How the Environment Shapes Us
Reframing genetic predisposition through DDT exposure research
Author: Sam Cormier
The EPA outlawed use of DDT in 1972 because of the synthetic pesticide’s potential risk to human health and destructive environmental effects.
Nearly 50 years later, Professor Sonia de Assis of Georgetown’s Lombardi Comprehensive Cancer Center is studying DDT as a model to understand how environmental toxins pose deleterious effects over multiple generations. Innovative work by her research team is changing the way we think about how the environment affects our genes, including predisposition to cancer and other diseases.
Dr. de Assis is focused on epigenetic inheritance of disease, the idea that environmental factors leave molecular marks in the parents’ germline. That “molecular memory” of past toxic exposures can be transmitted—independent of DNA—to the next generation and affect their predisposition to disease.
“While family history is an important risk factor for many diseases, not all familial susceptibility can be explained by genetics,” she said. “There might be another way by which disease predisposition can be passed between generations.”

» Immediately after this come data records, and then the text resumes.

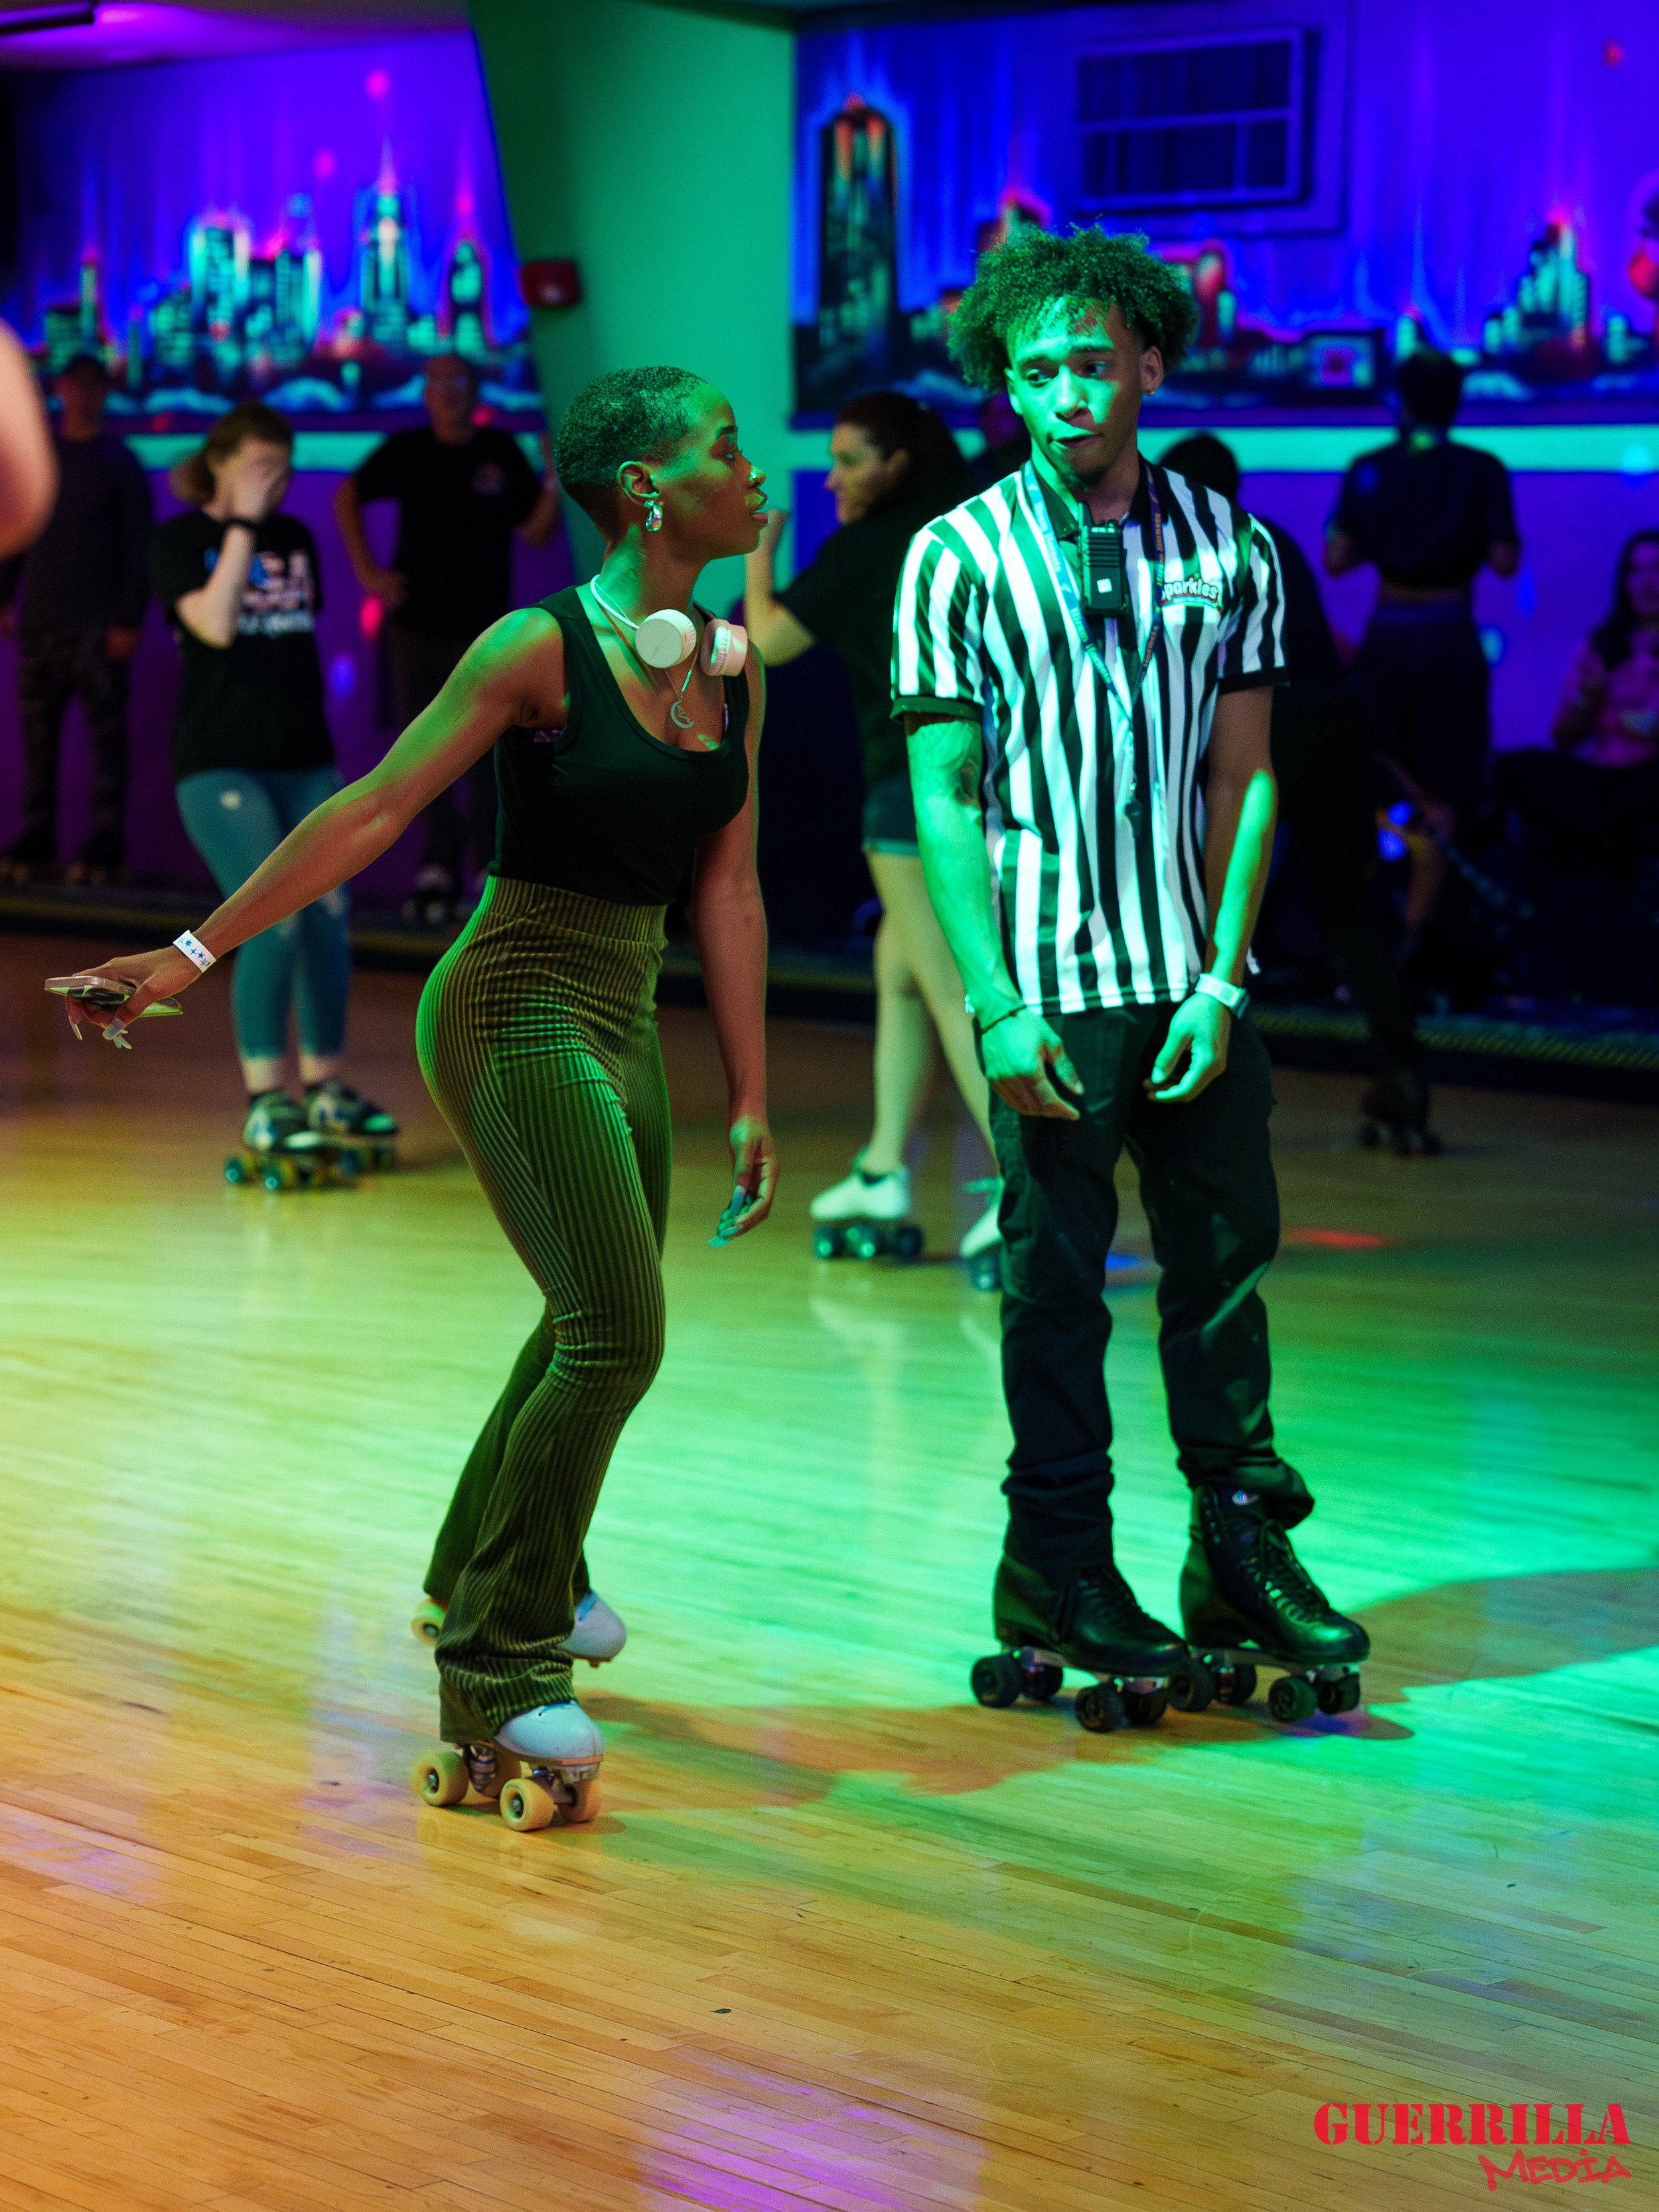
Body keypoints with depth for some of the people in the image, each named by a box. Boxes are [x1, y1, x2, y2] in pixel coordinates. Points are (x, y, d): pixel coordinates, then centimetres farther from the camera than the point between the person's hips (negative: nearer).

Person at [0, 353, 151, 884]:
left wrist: (130, 619, -10)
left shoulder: (119, 462, 1)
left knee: (105, 735, -3)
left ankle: (106, 844, -1)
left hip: (98, 626, -4)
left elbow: (139, 545, -2)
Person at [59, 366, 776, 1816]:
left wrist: (751, 1101, 9)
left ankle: (499, 1569, 45)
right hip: (517, 1006, -7)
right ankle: (498, 1670, -4)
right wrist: (196, 954, -16)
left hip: (624, 1018, 7)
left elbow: (728, 892, 8)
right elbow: (372, 812, -14)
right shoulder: (542, 649, -15)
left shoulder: (735, 666, 5)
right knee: (616, 1334, -17)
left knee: (599, 1323, 19)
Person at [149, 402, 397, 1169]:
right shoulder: (180, 539, -3)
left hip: (305, 760, 6)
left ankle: (326, 1087, 18)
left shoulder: (295, 536, 14)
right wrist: (242, 526, -15)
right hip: (220, 764, -6)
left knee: (329, 921, 4)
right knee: (274, 920, -18)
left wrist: (312, 726, 15)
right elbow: (215, 624, -19)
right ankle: (265, 1101, -13)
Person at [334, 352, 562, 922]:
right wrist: (366, 570, 8)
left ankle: (488, 871, 0)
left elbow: (534, 533, 2)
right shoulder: (405, 451, 3)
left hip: (481, 628, -2)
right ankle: (439, 862, 15)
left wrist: (554, 489, -16)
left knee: (482, 752, -5)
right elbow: (348, 497, 16)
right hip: (414, 625, 2)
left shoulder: (501, 452, 0)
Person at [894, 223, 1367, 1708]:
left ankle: (1242, 1550, 20)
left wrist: (1223, 981, -4)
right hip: (1053, 981, -3)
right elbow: (945, 797, -4)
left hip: (1194, 979, 3)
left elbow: (1244, 782, 4)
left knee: (1229, 1254, 7)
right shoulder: (958, 557, -2)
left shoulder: (1230, 549, 4)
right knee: (1057, 1278, 3)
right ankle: (1058, 1572, 14)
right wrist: (997, 1007, -10)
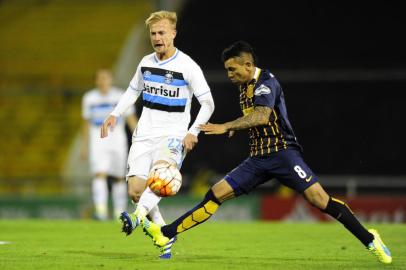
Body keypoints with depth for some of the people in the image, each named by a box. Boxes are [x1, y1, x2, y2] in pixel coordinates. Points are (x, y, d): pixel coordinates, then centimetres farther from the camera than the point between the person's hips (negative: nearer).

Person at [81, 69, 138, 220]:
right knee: (99, 174, -17)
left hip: (117, 140, 0)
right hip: (97, 142, 0)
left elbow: (131, 119, 1)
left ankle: (120, 213, 20)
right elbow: (86, 123, 14)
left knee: (119, 178, 7)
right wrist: (84, 146, 13)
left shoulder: (121, 97, -1)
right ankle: (101, 210, -26)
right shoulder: (89, 98, 5)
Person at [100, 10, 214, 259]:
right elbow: (133, 91, 27)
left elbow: (208, 103, -5)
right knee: (136, 189, -7)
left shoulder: (188, 66, -6)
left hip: (173, 135, -5)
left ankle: (138, 216, -55)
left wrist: (193, 132, -18)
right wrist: (114, 115, 14)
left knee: (161, 170, -36)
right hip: (145, 134, 6)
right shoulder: (146, 63, 10)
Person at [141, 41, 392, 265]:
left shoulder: (266, 82, -13)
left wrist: (226, 127, -32)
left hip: (282, 153, -7)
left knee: (319, 198, -18)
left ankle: (369, 239, -7)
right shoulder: (245, 86, 14)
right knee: (216, 194, -1)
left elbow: (262, 116, -30)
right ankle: (167, 233, -3)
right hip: (258, 158, 8)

Her latest project won a prestigious R01 Grant from the National Institutes of Health. This paved the way for an expanded inquiry into how paternal exposures to environmental toxins such as DDT can change a group of molecules called non-coding RNAs in sperm and lead to abnormal development in offspring. The work, initiated as a preliminary investigation with funding from the GEI Impact Program, has produced findings that show children of fathers exposed to DDT have increased rates of cancer and diabetes.
Those efforts have developed into cutting-edge research exploring how environmentally induced epigenetic inheritance occurs. Using DDT as an example, Dr. de Assis is examining how environmental information including toxins gets coded in sperm and how that information affects the first stages of fetal development after conception, causing predisposition for diseases.
There’s a strong social justice component to Dr. de Assis’ work.
“Poorer and more disadvantaged communities are more prone to being exposed to environmental toxicants than wealthier communities,” she said. “These communities are being affected now, but the next generation might also be affected. If we are aware of that, we can try to break the cycle.”
Different ethnic groups experience a higher prevalence of certain diseases, including cancer. African Americans, for example, have the highest death rate and shortest survival of any racial and ethnic group in the US for most cancers. More than that, she said, the “molecular memory of our parents’ environmental exposure can program us to have worse outcomes for diseases.”
Part of the work’s novelty is its focus on the paternal role in epigenetics, a field where research tends to focus more on the way environmental factors are passed from mothers to offspring.
Conditions like diabetes and obesity in fathers can alter the RNA of sperm, affecting fetal development. Dr. de Assis hopes that identifying how these paternal factors affect development will lead to improved care for the would-be father prior to conception.
Growing up in Brazil, Dr. de Assis spent her early years on a farm, always “very curious about the natural world.” Her old neighborhood in the Brazilian city of Goiânia is similar to disadvantaged communities in the U.S. affected by pollution and other environmental toxins.
Dr. de Assis’ research seeks to identify the intergenerational genetic causes of disease in hopes of improving how we approach and treat those conditions. By bringing epigenetics to the field of oncology, her team highlights the value of a holistic approach that combines environmental and medical research. It’s a strong reflection of the core Georgetown Jesuit value of cura personalis, a Latin phrase that refers to care of the whole person.